* Passage cité:

Ephémère Margeride

Le château de Chams

 

"Race maudite des habitants de Chams!"  A-t-elle murmuré entre ses dents gâtées, a-t-elle crié à tue-tête? On ne le saura jamais. On sait seulement ce que rapporte la tradition orale: l'héritière du château de Chams n'a pas aimé ce qu'elle a vu quand elle a regardé (de loin, de Bédillon à travers le vallon) ce qui restait de sa demeure: des ruines...

 

Chams chateau

 

La tour de Chams.

 

André Séguron a passé des heures dans la poussière des archives pour butiner les vieux papiers. Je l'en remercie et je vous en livre le miel.

Je parlerai de la Naoute, de Courbadou et bien sûr du village.

   C'est en 1212 que Chams est mentionné pour la première fois dans les archives.

   La tour a pu être construite aux tous débuts du 15ème siècle. A cette époque la région était infestée de bandes de mercenaires, plus connus sous le nom de "routiers" qui ravagaient le pays à partir de leurs places fortes, dont celle du Chayla d'Ance.

* Données affichées:
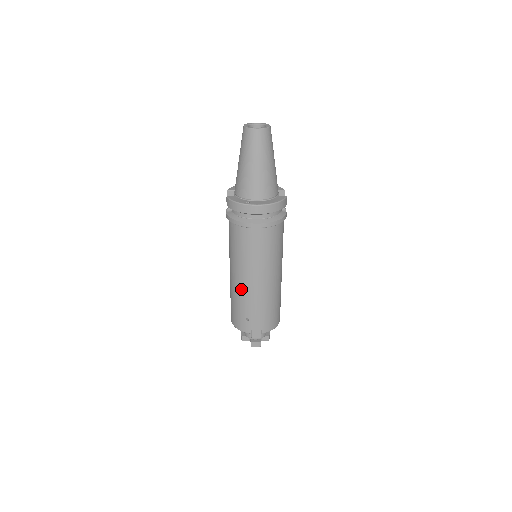
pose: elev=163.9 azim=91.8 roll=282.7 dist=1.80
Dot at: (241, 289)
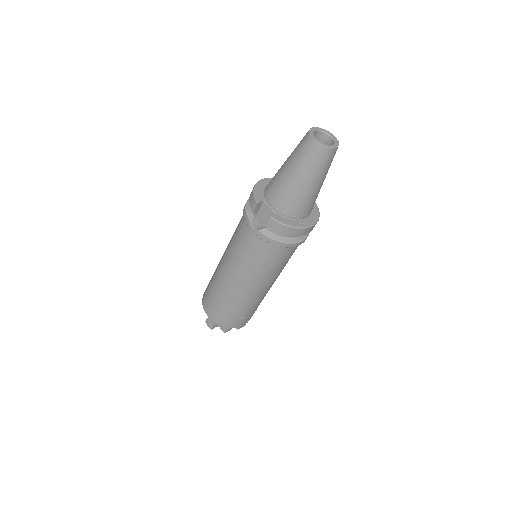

* But de l'exercice: Écrivez la suite du texte sur le château de Chams, en partant de sa dernière phrase.

* Résultat obtenu:
   La tour de Chams aurait été un bâtiment imposant : 10 m sur 10 m et 28 m de hauteur. (Une mesure ultérieure indique "14m, hauteur inchangée". Peut-être l'a-t-on renforcée...Ou bien s'agit-il de la largeur de la tour escalier accolée...). Elle était recouverte de tuiles. (deux charretées de tuiles seront amenées pour sa rénovation). 

Elle avait, cave comprise, six niveaux.

   A Montagnac de la Tour, les murs de de la tour transformée par la suite en habitation mais à l'origine sans doute identique à celle de Chams, mesurent 1 mètre 90 d'épaisseur. (Je les ai mesurés)

   Il y avait une tour semblable à Grandrieu, une au Monteil de Ste Colombe de Montauroux, une à Filetin, une au Bouchet Fraisse, une à Ancette, et donc une à Montagnac de la Tour. On peut avoir une idée du bâtiment en voyant celle du Cellier.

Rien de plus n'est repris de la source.